84% of automotive professionals have concerns that their organisational cybersecurity practices are failing to keep pace with evolving technologies, according to a new report by the Society of Automotive Engineers (SAE).
This is a major worry, and something of a disappointment, given it is nearly four years since the notorious Wired video in which hackers Charlie Miller and Chris Valasek remotely seized control of a Jeep Cherokee containing journalist Andy Greenberg:
“Seriously, it’s fucking dangerous,” he protested as they killed the engine while he was driving on a US highway.
These days, of course, there are millions more internet enabled ‘connected cars’ potentially susceptible to such attacks.
Despite this, the International Organization for Standardization (ISO) rules on cybersecurity engineering in relation to road vehicles are still “under development”.
Last year, the Cyber Security Body Of Knowledge (CyBOK) proposed a three-stage approach to tackling the issue: 1) Prevention; 2) Detection; and 3) Mitigation.
However, it warned: “Even with good techniques to prevent introduction of vulnerabilities in new code, or to detect vulnerabilities in existing code, there is bound to be a substantial amount of legacy code with vulnerabilities in active use for the foreseeable future.”
Just this month, Jaguar Land Rover suggested that fully driverless cars might need a billion lines of code, meaning a lot of scope for loopholes.
The good news is there’s a massive profit incentive for anyone coming up with a robust solution, so tech giants, vehicle manufacturers and start-ups are all on the case.

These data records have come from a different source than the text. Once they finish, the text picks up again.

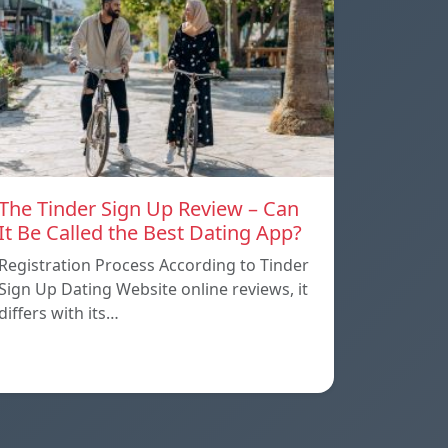
The Tinder Sign Up Review – Can
It Be Called the Best Dating App?
Registration Process According to Tinder
Sign Up Dating Website online reviews, it
differs with its…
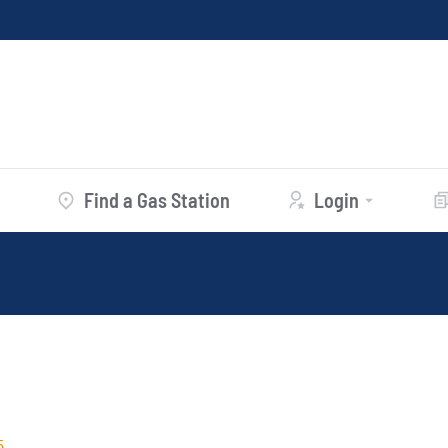
Find a Gas Station
Login
5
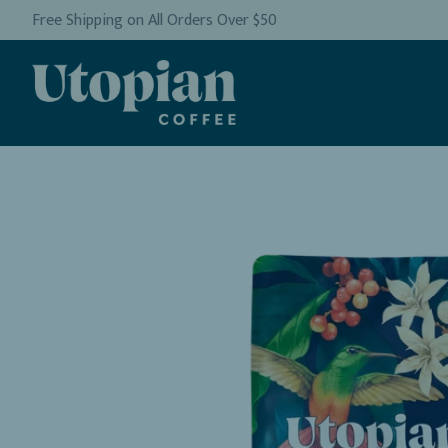
Free Shipping on All Orders Over $50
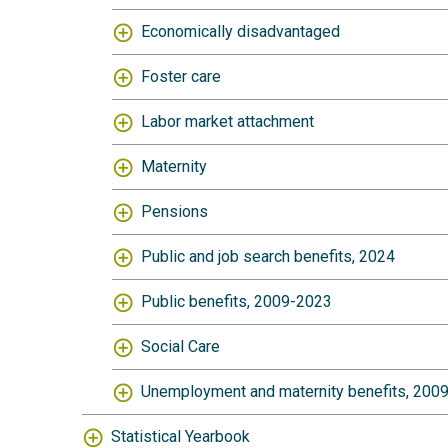
Economically disadvantaged
Foster care
Labor market attachment
Maternity
Pensions
Public and job search benefits, 2024
Public benefits, 2009-2023
Social Care
Unemployment and maternity benefits, 200
Statistical Yearbook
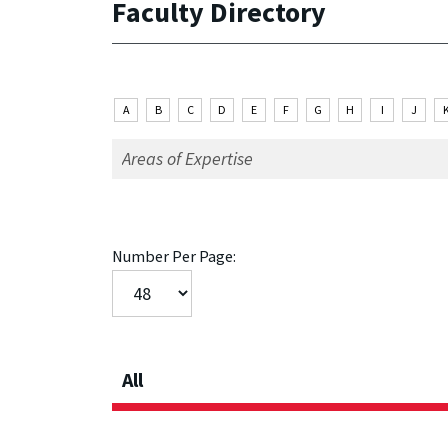
Faculty Directory
A
B
C
D
E
F
G
H
I
J
Number Per Page:
All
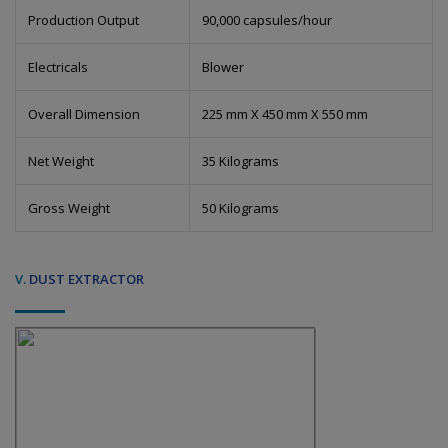
Production Output
90,000 capsules/hour
Electricals
Blower
Overall Dimension
225 mm X 450 mm X 550 mm
Net Weight
35 Kilograms
Gross Weight
50 Kilograms
V.
DUST EXTRACTOR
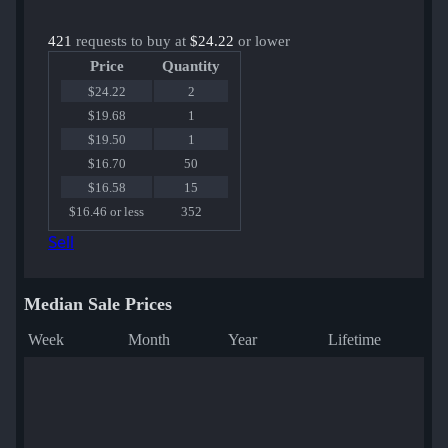
421
requests to buy at
$24.22
or lower
Price
Quantity
$24.22
2
$19.68
1
$19.50
1
$16.70
50
$16.58
15
$16.46 or less
352
Sell
Median Sale Prices
Week
Month
Year
Lifetime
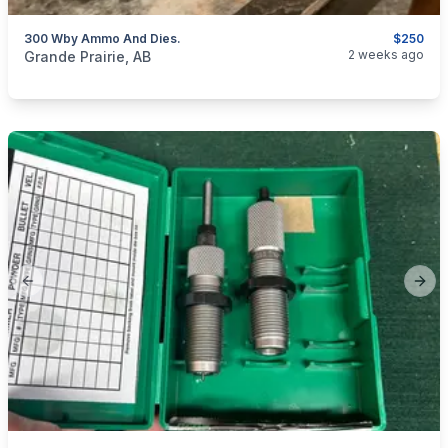
300 Wby Ammo And Dies.
$250
categories:
Sporting Goods
Guns
2 weeks ago
Grande Prairie, AB
Previous slide
Next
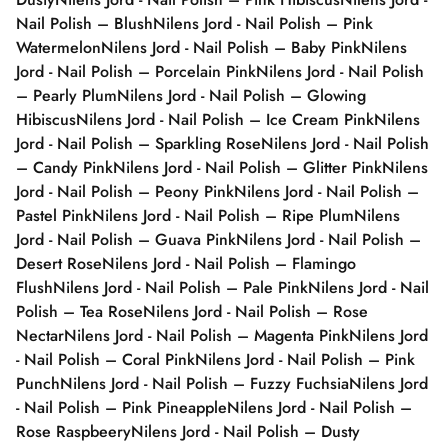
Nail Polish – Blush
Nilens Jord - Nail Polish – Pink
Watermelon
Nilens Jord - Nail Polish – Baby Pink
Nilens
Jord - Nail Polish – Porcelain Pink
Nilens Jord - Nail Polish
– Pearly Plum
Nilens Jord - Nail Polish – Glowing
Hibiscus
Nilens Jord - Nail Polish – Ice Cream Pink
Nilens
Jord - Nail Polish – Sparkling Rose
Nilens Jord - Nail Polish
– Candy Pink
Nilens Jord - Nail Polish – Glitter Pink
Nilens
Jord - Nail Polish – Peony Pink
Nilens Jord - Nail Polish –
Pastel Pink
Nilens Jord - Nail Polish – Ripe Plum
Nilens
Jord - Nail Polish – Guava Pink
Nilens Jord - Nail Polish –
Desert Rose
Nilens Jord - Nail Polish – Flamingo
Flush
Nilens Jord - Nail Polish – Pale Pink
Nilens Jord - Nail
Polish – Tea Rose
Nilens Jord - Nail Polish – Rose
Nectar
Nilens Jord - Nail Polish – Magenta Pink
Nilens Jord
- Nail Polish – Coral Pink
Nilens Jord - Nail Polish – Pink
Punch
Nilens Jord - Nail Polish – Fuzzy Fuchsia
Nilens Jord
- Nail Polish – Pink Pineapple
Nilens Jord - Nail Polish –
Rose Raspbeery
Nilens Jord - Nail Polish – Dusty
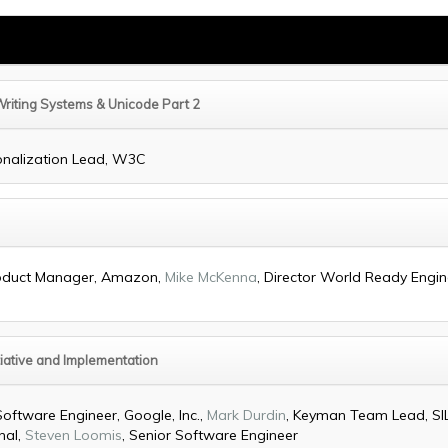
Writing Systems & Unicode Part 2
ionalization Lead, W3C
Product Manager, Amazon,
Mike McKenna
, Director World Ready Engine
iative and Implementation
Software Engineer, Google, Inc.,
Mark Durdin
, Keyman Team Lead, SIL
nal,
Steven Loomis
, Senior Software Engineer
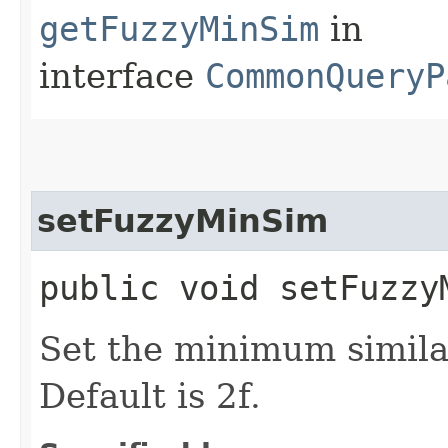
getFuzzyMinSim
in
interface
CommonQueryP
setFuzzyMinSim
public void setFuzzy
Set the minimum similar
Default is 2f.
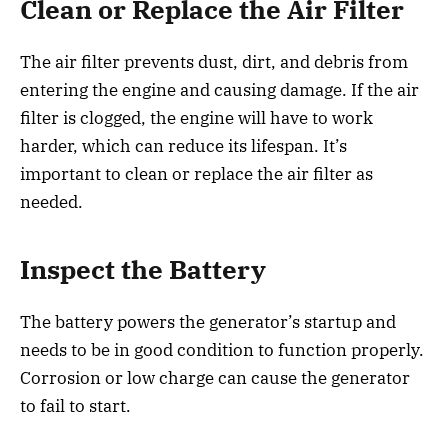
Clean or Replace the Air Filter
The air filter prevents dust, dirt, and debris from
entering the engine and causing damage. If the air
filter is clogged, the engine will have to work
harder, which can reduce its lifespan. It’s
important to clean or replace the air filter as
needed.
Inspect the Battery
The battery powers the generator’s startup and
needs to be in good condition to function properly.
Corrosion or low charge can cause the generator
to fail to start.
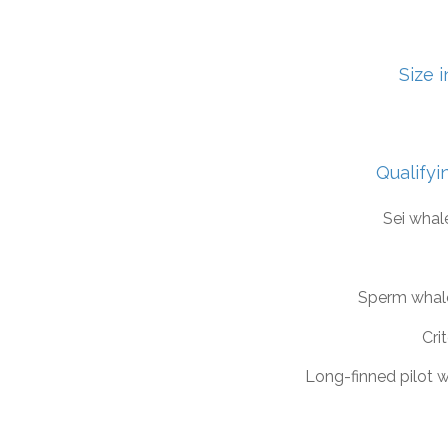
Size 
Qualifyi
Sei whal
Sperm whal
Crit
Long-finned pilot 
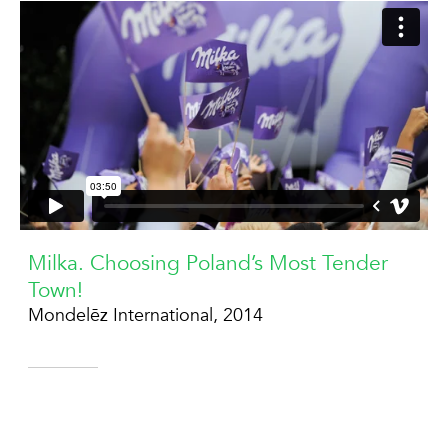
Milka. Choosing Poland’s Most Tender
Town!
Mondelēz International, 2014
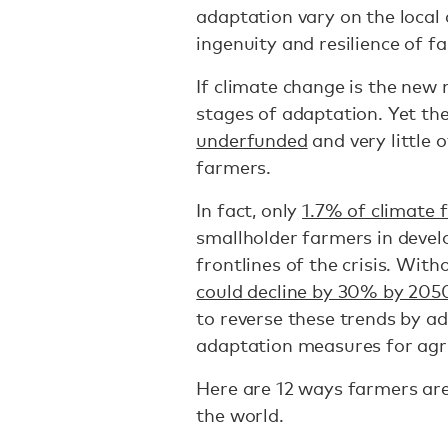
adaptation vary on the local
ingenuity and resilience of 
If climate change is the new 
stages of adaptation. Yet the
underfunded
and very little 
farmers.
In fact, only
1.7% of climate 
smallholder farmers in devel
frontlines of the crisis. Wit
could decline by 30% by 205
to reverse these trends by ad
adaptation measures for agr
Here are 12 ways farmers are
the world.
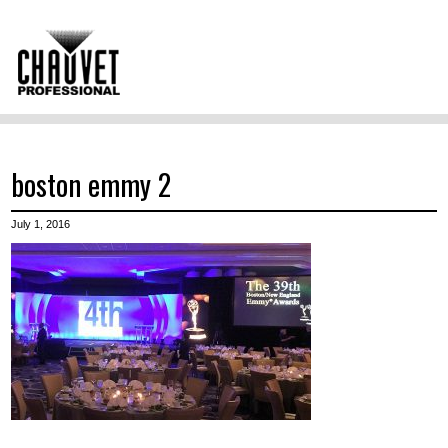
boston emmy 2
July 1, 2016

For example, the Innovate UK-funded 5StarS project brings together experts from Horiba Mira, Ricardo, Roke, Axillium and Thatcham.
Richard Billyeald, chief technical officer at Thatcham, said: “The 5StarS consortium aims to introduce a new system of star ratings for the security of autonomous cars against cyber-attacks, like Euro NCAP’s ratings for the crash safety of cars.”